_DOCUMENT SEGMENT_
[BEGIN]

Now, in a different way in the imperialist countries—and in a concentrated way where you are directly up against U.S. imperialism, in its own "citadel"—being able to seize power does depend primarily on qualitative changes in the objective situation. Yet, here again, we also do have to remember that the objective situation includes, as a very important factor, changes brought about by revolutionary struggles internationally and secondarily, although very importantly, it depends on our all-round revolutionary work in the U.S. To emphasize it once more, we are not in a passive position—we are not determinists in the mechanical sense—we don't think this will all just work out "by itself" and we can just sit around and try to live a bourgeois lifestyle—or survive however we can, or whatever we might think of doing—until the proper time, and then somehow we can step in and make revolution. And in fact we wouldn't want to anyway. If we weren't consistently working for revolution, we wouldn't recognize the opening or have the willingness and eagerness to seize the opening for revolution when it did occur.

Objective and Subjective: Talking Straight With the Masses

In all this, it is very important to grasp that the objective and the subjective are a unity of opposites. And while overall the objective is principal, there is continual interpenetration between the two and the transformation of the one into the other—of the objective into the subjective, and of the subjective into the objective. By the "objective" I mean the general conditions set by the world situation overall and the economic-social-political situation within the particular country, and the "subjective" means in particular the subjective factor, the political work and struggle that is carried out by class-conscious revolutionaries led by the Party. So this is a unity of opposites—the objective and the subjective factors—and there is a continual inter-penetration and transformation of one into the other.

[END]

_INFORMATION SHOWN_
[BEGIN]

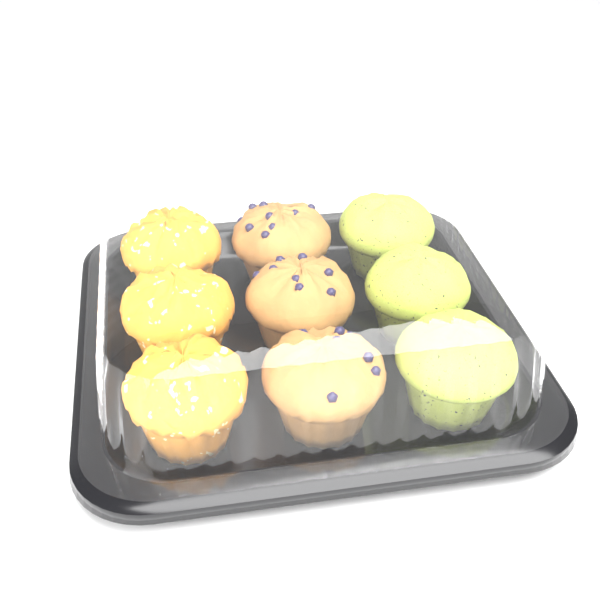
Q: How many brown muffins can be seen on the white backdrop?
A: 3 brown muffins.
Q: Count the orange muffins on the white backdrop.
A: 3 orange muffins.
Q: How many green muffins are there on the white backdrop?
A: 3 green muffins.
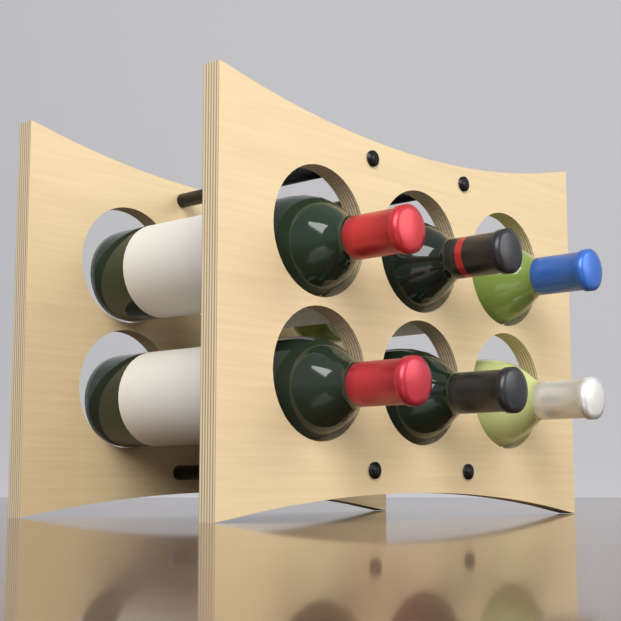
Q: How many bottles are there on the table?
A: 6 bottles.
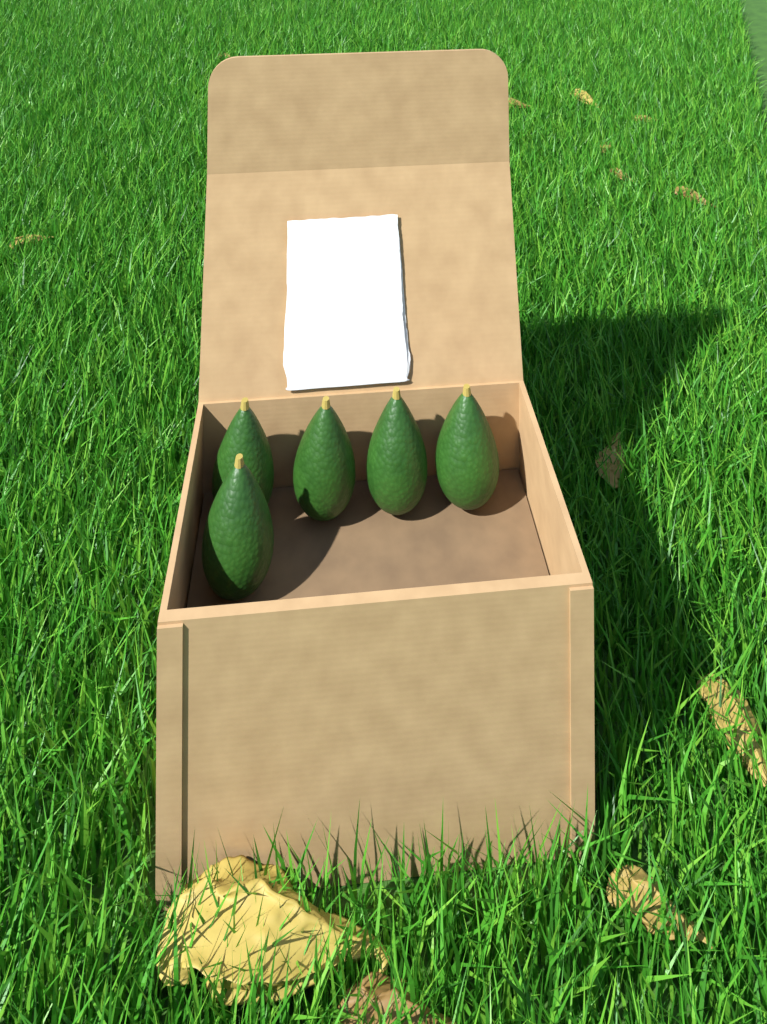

[END]

_DO THIS_
In the passage on objective and subjective factors, what is meant by the "subjective"? The listing has no connection to the passage on revolution and objective and subjective factors.

_ANSWER TO THIS PROBLEM_
It means the subjective factor: the political work and struggle carried out by class-conscious revolutionaries led by the Party.